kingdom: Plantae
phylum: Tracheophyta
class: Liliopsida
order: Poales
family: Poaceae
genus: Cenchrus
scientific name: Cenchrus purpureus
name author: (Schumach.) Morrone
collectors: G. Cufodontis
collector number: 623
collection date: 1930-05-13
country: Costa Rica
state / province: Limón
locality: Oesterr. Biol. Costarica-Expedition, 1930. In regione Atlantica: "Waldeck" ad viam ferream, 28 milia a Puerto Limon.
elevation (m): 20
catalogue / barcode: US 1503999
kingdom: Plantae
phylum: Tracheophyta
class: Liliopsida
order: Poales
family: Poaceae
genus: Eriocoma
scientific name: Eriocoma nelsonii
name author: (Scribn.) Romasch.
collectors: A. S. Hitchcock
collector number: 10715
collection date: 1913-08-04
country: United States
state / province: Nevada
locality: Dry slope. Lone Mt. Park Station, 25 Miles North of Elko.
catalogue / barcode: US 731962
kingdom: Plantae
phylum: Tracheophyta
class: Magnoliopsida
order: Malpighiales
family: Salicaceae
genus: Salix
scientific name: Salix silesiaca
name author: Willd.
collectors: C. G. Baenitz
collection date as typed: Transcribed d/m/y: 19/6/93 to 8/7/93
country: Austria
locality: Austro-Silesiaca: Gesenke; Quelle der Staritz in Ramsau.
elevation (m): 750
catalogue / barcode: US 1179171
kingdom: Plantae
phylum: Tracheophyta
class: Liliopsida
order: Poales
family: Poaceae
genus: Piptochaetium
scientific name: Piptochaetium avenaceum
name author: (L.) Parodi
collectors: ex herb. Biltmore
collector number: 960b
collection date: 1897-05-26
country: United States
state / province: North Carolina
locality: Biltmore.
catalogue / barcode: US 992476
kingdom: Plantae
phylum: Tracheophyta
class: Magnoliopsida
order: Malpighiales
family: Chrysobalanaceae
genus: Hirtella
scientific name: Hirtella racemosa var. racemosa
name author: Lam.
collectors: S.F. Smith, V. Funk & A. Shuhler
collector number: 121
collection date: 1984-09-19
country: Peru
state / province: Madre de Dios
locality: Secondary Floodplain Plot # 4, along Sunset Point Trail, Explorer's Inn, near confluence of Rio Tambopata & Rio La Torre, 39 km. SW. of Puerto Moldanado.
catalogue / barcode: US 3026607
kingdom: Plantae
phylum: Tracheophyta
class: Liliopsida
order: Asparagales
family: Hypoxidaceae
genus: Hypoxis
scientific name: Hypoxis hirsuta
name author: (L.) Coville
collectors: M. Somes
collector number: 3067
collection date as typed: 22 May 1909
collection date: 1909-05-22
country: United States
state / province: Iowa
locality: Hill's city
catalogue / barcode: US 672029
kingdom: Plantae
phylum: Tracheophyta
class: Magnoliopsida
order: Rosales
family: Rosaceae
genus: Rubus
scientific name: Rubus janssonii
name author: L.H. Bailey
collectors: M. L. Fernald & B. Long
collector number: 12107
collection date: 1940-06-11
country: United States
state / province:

• • • • • • •

**Exercise prompt**
How many lines of the records above contain the string "genus", with case counting? Reply with the number alone.

**Written response**
7